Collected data
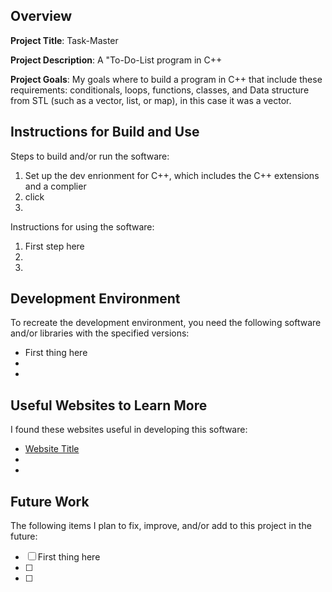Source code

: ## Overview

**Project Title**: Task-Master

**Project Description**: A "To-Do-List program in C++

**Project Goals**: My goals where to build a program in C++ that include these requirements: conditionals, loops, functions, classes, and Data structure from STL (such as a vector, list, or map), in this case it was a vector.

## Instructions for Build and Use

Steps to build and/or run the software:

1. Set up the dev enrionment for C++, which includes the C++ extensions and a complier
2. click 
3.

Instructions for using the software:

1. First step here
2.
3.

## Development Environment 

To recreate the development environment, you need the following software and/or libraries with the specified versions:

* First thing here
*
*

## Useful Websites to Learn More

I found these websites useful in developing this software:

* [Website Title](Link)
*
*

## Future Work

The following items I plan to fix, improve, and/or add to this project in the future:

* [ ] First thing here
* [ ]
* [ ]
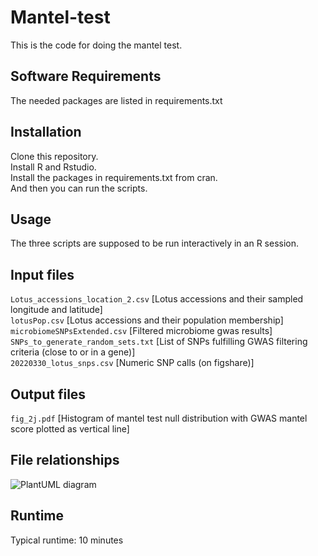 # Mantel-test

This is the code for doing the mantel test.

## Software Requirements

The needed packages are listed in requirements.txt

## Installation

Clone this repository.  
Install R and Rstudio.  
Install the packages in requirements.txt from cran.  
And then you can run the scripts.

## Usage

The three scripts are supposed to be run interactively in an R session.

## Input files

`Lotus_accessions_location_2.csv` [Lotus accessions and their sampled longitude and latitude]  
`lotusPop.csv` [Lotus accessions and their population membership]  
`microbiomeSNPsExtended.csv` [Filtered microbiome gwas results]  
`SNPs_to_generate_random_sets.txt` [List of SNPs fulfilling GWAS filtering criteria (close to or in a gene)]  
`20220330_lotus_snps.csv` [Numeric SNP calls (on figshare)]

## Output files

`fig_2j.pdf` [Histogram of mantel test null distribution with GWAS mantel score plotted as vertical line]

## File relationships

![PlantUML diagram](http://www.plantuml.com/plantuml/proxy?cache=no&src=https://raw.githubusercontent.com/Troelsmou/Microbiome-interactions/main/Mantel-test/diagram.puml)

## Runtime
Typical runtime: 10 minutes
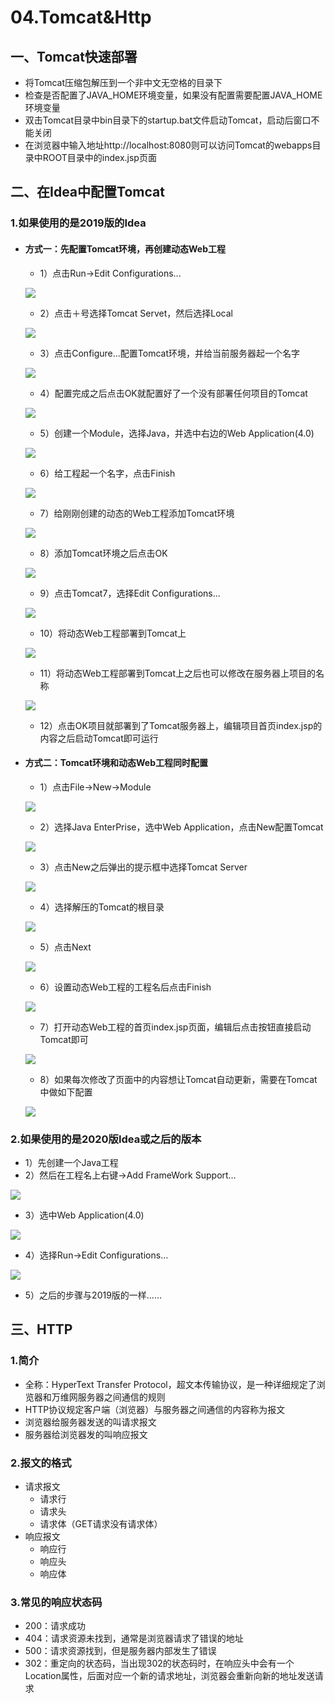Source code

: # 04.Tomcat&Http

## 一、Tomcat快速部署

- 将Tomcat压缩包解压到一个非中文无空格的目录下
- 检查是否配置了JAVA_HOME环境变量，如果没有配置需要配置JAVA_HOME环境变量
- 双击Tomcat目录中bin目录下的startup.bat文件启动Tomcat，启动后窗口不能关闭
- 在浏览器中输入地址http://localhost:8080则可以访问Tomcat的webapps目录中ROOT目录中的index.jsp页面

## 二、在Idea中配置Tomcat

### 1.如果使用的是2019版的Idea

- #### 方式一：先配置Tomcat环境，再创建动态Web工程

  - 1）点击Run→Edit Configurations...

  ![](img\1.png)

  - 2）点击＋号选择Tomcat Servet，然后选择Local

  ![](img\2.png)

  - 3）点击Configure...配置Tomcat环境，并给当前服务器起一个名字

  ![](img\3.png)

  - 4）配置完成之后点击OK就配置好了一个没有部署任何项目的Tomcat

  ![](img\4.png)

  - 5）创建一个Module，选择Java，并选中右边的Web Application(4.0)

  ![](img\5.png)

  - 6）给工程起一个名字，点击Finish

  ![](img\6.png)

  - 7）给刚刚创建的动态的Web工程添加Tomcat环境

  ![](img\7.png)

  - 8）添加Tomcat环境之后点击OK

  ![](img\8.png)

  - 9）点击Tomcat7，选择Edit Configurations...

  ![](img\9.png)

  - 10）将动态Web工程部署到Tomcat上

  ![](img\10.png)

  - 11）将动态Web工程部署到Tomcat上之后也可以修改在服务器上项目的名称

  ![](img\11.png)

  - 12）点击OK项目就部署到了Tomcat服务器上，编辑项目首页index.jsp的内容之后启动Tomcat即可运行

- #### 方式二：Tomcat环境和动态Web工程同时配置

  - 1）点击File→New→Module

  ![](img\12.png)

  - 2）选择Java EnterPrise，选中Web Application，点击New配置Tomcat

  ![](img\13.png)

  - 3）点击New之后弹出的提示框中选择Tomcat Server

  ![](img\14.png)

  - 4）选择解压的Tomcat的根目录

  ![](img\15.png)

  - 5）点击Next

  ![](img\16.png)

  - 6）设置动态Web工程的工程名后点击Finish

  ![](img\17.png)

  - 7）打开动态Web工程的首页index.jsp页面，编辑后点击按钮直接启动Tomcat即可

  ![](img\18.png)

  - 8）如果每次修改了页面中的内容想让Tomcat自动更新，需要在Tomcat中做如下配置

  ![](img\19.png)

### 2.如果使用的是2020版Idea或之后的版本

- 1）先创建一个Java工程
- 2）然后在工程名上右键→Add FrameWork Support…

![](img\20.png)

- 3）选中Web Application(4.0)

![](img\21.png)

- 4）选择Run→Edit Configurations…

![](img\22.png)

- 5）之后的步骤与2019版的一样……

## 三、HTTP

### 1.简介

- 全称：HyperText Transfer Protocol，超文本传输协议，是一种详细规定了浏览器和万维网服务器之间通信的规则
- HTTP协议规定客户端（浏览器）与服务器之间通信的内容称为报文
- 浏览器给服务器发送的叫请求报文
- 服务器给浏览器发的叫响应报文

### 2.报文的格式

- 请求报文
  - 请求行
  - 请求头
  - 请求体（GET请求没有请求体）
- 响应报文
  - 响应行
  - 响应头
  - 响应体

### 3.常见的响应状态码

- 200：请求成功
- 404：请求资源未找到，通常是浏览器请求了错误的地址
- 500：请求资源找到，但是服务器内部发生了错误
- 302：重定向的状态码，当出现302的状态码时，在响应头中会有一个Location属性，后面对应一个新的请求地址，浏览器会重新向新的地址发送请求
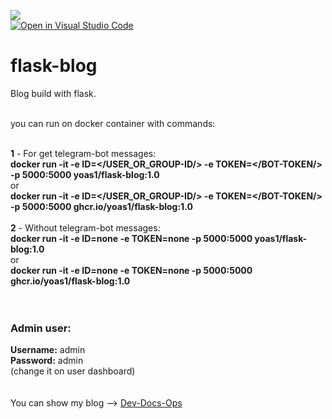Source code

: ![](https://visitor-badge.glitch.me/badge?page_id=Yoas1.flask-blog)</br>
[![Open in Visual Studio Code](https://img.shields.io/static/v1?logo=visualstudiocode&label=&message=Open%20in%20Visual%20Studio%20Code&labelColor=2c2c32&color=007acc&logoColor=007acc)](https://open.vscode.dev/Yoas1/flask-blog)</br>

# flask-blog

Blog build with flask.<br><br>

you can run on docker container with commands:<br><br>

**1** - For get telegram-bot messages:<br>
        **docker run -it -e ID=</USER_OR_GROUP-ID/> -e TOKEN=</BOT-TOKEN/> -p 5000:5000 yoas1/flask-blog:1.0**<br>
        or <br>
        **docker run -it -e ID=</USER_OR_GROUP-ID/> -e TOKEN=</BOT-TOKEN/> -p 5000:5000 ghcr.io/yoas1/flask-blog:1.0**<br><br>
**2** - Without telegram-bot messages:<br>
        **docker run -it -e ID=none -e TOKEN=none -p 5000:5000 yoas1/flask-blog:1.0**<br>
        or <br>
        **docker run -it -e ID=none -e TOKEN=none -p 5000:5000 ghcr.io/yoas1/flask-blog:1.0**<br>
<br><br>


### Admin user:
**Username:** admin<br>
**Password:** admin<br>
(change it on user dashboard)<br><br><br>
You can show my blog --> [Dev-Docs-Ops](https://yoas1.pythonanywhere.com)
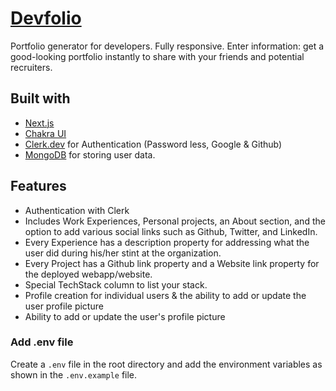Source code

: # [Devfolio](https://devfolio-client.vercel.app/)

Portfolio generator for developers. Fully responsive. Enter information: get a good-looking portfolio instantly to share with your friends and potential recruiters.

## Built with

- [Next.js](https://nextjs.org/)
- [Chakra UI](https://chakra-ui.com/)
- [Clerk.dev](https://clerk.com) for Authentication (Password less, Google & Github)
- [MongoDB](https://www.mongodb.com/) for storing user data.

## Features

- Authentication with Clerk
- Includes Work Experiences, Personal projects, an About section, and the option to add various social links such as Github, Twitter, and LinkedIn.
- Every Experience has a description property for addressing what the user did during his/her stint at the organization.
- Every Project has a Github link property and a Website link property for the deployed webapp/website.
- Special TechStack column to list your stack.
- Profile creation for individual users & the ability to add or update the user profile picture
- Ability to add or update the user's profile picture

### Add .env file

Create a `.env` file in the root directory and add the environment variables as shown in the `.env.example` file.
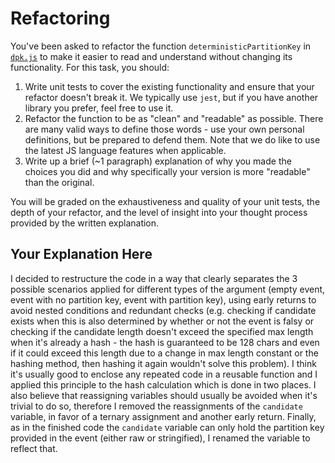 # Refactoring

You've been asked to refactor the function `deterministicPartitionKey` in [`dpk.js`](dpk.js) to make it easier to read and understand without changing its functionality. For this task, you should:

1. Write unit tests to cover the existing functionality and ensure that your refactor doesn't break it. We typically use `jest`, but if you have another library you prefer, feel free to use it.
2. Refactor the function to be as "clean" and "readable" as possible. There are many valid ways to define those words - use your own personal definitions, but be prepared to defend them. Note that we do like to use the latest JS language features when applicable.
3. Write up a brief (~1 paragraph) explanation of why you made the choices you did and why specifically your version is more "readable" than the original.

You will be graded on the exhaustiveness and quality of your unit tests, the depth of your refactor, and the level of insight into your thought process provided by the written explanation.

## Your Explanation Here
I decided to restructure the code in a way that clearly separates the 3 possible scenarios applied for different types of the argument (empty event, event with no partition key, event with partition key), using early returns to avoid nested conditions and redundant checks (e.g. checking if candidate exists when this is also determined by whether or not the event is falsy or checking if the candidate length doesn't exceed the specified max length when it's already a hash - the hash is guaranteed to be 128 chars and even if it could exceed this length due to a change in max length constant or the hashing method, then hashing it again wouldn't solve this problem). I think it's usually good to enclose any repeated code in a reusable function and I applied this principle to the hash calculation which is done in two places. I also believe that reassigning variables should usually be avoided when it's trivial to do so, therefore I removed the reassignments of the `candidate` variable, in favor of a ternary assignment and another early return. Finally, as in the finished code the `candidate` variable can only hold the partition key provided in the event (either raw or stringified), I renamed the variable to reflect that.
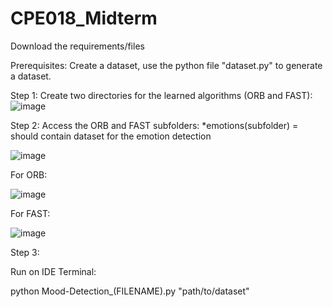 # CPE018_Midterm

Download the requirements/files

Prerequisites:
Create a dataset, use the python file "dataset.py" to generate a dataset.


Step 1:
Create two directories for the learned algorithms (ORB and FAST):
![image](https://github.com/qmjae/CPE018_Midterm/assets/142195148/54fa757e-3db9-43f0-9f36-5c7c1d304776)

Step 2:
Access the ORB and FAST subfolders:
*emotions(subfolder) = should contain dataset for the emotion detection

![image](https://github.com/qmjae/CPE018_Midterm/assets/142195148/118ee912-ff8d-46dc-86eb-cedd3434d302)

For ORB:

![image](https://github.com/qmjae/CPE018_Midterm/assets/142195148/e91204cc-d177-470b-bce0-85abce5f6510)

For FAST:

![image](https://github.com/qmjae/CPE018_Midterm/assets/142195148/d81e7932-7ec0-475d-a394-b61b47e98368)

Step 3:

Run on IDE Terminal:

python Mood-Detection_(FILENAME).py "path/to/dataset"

Exercise goal
From the data above, report how many lines include the string "scripts". The number alone will do.

Reply
2